Hawaii’s unbounded diversity strengthens the aloha spirit. This diversity comes from the many different ethnic backgrounds in Hawaii. Every time someone goes to a supermarket, a movie, or a restaurant in Hawaii, they see a variety of cultures. We go to these places daily, so we are accustomed to seeing a diversity of races everyday, it’s not at all rare. However if you grew up on the mainland and you came to Hawaii for vacation purposes, you would probably be astounded by this diversity because you are not used to seeing some of these cultures everyday. Since it is not an oddity for us to see a diversity of cultures everyday, we have become welcoming and open-minded people. Other places with different cultures are at war. For example in Iraq, the Sunnis and Shiites are having a Civil War because of their diversity, or in Fiji, the population is split up into two groups, the Fijians and the Indio-Fijians and they can’t solve their problems either. So diversity alone does not create the aloha spirit. But we’ve learned that since there is no majority population in Hawaii, the best way to get along is to get along with each other.

Diversity takes many forms. Some examples are ethnicity, religion and activities. My friends’ ethnicities in school and outside of school range from Japanese to Korean to Hawaiian to Portuguese. Their religions range from Catholic to Buddhist to Jewish. And their activities range from Hula dancing to tennis to theatre to playing the clarinet. Yet we are still able to get along and have loads of fun. This is because the aloha spirit is kept alive and built up through our differences. The aloha spirit is also kept alive by sharing different beliefs. For example, my family and teachers always encourage us to share our ideas and ensure a non-discriminatory response. The aloha spirit enhances this notion by teaching everyone to be accepting.

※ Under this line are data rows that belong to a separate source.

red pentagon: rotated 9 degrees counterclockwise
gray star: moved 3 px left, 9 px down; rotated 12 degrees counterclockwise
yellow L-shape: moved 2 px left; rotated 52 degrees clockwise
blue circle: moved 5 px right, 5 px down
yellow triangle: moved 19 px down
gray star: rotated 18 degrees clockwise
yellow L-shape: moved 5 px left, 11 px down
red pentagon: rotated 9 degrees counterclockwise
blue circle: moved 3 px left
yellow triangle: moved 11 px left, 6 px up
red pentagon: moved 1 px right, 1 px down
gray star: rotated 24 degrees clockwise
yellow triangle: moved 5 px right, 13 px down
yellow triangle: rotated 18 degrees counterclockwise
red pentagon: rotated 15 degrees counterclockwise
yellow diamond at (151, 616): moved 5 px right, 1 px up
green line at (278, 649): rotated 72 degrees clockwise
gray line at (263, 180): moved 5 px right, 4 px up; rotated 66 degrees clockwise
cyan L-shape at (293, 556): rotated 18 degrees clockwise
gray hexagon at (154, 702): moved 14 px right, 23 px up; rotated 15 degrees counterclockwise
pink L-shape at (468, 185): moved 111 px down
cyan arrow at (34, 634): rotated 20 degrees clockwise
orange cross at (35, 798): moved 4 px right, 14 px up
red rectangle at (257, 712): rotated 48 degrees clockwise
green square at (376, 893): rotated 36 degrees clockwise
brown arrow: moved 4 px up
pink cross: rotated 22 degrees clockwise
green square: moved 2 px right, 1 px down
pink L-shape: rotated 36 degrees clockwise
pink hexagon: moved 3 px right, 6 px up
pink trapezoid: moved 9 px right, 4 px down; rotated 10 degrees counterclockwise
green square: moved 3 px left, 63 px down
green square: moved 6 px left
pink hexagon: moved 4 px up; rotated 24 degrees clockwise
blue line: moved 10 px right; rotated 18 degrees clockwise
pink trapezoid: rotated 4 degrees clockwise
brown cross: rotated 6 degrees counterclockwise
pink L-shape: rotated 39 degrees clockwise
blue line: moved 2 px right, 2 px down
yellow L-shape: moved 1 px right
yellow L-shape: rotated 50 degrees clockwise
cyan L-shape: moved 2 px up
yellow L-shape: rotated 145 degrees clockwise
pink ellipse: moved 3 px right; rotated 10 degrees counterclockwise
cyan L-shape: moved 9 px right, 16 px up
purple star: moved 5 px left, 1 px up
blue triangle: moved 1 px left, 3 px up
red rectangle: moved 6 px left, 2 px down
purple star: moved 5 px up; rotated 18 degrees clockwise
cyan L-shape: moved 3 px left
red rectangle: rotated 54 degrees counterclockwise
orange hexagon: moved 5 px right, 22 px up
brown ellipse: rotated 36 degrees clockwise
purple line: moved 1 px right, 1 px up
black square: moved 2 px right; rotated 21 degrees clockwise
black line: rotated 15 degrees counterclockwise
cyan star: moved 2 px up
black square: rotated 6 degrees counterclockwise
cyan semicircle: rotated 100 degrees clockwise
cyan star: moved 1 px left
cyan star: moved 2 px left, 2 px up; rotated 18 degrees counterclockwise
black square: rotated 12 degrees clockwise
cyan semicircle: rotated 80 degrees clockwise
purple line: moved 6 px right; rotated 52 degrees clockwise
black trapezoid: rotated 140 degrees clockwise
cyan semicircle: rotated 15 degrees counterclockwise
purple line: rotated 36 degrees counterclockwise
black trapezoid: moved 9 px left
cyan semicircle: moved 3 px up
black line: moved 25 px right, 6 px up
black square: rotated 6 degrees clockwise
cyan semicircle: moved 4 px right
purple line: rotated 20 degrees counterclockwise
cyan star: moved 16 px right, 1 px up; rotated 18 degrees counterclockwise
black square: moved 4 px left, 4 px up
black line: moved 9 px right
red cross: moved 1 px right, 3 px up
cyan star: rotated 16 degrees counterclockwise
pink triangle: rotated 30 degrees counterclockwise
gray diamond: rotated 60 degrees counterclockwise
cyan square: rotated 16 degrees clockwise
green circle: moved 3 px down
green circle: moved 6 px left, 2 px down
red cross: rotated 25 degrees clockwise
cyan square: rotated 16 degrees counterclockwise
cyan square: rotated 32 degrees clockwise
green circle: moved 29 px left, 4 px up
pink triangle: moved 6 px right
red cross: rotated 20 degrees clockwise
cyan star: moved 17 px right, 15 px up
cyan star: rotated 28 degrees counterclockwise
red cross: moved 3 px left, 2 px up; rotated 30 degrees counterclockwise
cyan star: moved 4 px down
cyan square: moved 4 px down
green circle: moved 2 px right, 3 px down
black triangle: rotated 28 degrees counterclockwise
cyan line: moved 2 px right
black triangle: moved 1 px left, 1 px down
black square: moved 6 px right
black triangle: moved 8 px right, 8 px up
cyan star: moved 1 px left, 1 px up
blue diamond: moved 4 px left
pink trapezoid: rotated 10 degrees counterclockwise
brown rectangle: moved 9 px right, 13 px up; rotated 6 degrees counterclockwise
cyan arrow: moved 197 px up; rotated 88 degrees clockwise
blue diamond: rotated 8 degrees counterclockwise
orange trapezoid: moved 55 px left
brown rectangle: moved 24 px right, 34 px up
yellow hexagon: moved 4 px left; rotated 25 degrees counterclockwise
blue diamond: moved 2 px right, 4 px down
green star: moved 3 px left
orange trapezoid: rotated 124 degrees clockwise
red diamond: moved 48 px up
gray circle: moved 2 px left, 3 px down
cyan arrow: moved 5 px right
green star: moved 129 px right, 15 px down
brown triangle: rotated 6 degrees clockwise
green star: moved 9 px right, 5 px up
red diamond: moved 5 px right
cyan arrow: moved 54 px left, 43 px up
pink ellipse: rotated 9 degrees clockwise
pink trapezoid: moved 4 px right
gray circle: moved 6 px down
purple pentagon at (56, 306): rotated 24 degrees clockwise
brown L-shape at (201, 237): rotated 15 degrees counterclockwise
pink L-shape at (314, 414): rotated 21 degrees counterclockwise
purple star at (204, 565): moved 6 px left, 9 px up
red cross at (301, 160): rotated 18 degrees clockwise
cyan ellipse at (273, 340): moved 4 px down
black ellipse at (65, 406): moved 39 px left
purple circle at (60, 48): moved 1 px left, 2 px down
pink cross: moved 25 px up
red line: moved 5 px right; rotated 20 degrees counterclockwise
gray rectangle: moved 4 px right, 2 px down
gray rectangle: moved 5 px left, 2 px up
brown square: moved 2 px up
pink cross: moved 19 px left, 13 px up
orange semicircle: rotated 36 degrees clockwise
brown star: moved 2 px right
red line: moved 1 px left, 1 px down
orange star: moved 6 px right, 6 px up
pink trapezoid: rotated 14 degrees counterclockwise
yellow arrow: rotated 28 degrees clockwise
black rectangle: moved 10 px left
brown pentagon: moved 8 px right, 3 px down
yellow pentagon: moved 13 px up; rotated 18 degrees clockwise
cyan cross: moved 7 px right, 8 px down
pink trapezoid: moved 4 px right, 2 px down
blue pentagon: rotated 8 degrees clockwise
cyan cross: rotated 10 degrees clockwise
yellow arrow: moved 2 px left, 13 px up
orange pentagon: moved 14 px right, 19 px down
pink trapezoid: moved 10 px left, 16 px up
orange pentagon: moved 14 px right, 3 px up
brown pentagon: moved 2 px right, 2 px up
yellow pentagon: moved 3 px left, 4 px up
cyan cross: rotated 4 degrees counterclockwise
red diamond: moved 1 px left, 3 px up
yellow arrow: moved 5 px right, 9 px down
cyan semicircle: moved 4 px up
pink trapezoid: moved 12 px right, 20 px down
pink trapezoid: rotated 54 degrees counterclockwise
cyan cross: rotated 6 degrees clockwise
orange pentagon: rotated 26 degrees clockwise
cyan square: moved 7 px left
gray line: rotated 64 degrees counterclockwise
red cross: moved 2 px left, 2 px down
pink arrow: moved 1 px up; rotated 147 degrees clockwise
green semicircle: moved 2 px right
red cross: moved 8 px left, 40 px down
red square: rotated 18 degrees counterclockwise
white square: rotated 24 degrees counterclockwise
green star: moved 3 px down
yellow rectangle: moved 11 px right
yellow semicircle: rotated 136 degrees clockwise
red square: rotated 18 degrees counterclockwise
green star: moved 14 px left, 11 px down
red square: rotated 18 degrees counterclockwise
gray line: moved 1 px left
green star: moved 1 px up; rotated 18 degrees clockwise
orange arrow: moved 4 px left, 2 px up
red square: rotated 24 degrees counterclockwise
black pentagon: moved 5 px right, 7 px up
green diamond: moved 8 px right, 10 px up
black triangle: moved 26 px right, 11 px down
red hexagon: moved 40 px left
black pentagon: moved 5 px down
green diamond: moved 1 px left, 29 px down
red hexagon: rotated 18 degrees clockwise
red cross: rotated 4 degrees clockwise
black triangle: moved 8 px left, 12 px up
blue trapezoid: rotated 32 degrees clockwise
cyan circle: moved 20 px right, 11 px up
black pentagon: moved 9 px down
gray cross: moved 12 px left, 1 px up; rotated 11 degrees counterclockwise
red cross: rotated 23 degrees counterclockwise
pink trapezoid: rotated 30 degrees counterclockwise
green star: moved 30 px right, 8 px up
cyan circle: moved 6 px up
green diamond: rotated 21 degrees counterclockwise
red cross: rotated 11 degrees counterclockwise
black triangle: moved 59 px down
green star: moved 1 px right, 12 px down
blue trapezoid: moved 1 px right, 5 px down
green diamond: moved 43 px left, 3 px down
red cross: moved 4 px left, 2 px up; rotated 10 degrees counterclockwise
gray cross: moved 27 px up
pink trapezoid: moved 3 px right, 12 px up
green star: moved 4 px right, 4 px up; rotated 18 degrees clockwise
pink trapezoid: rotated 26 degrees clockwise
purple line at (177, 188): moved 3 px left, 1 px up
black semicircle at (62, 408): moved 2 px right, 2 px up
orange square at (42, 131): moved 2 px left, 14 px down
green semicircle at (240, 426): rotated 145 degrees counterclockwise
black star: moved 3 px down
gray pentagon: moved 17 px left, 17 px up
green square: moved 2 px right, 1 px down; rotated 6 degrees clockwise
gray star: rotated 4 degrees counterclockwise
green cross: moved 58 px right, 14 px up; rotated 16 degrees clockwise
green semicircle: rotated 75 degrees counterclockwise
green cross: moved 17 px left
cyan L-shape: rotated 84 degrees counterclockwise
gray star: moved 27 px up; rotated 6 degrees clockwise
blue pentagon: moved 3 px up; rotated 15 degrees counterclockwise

To teach and help newcomers was always a tradition by the native Hawaiians and is part of the aloha spirit. It’s a custom to help different cultures to adjust to our culture and to teach them what our culture is about. Family Literacy, a non-profit organization to help families become literate, focuses on two cultures, the Chuukese and Marshallese. English is barely spoken by the parents and is a second language to the children at Kuhio Park Terrace and Mayor Wright Housing; a couple of the areas Family Literacy is located. I go to Family Literacy weekly for about 3 hours to read, teach, and make crafts with the children. I’ve been an avid Girl Scout since I was 5 and ever since, I volunteer frequently to help the community. For my Girl Scout Gold Award, the highest award a Girl Scout can achieve, I intend to make a video for Family Literacy in English, Chuukese, and Marshallese to help the parents understand what their children do at Family Literacy and to promote Family Literacy. These communities add to the diversity of Hawaii, and by reaching out to these families, I have grown to appreciate their culture and the aloha spirit in its entirety.

The aloha spirit is present in the people of Hawaii. It helps us to be more caring, hospitable, and accepting. It is our unique quality that transcends all others in Hawaii. Though Hawaii has been developed and will continue to be developed, I’d like to think that the true beauty of Hawaii, what our native Hawaiian ancestors established here, will never be lost. And hopefully by having a diverse mix of cultures, by keeping the aloha spirit alive throughout our families, schools, and churches, and by reaching out to include the various races and cultures of Hawaii, we will all play a part to strengthen Hawaii’s indigenous aloha spirit.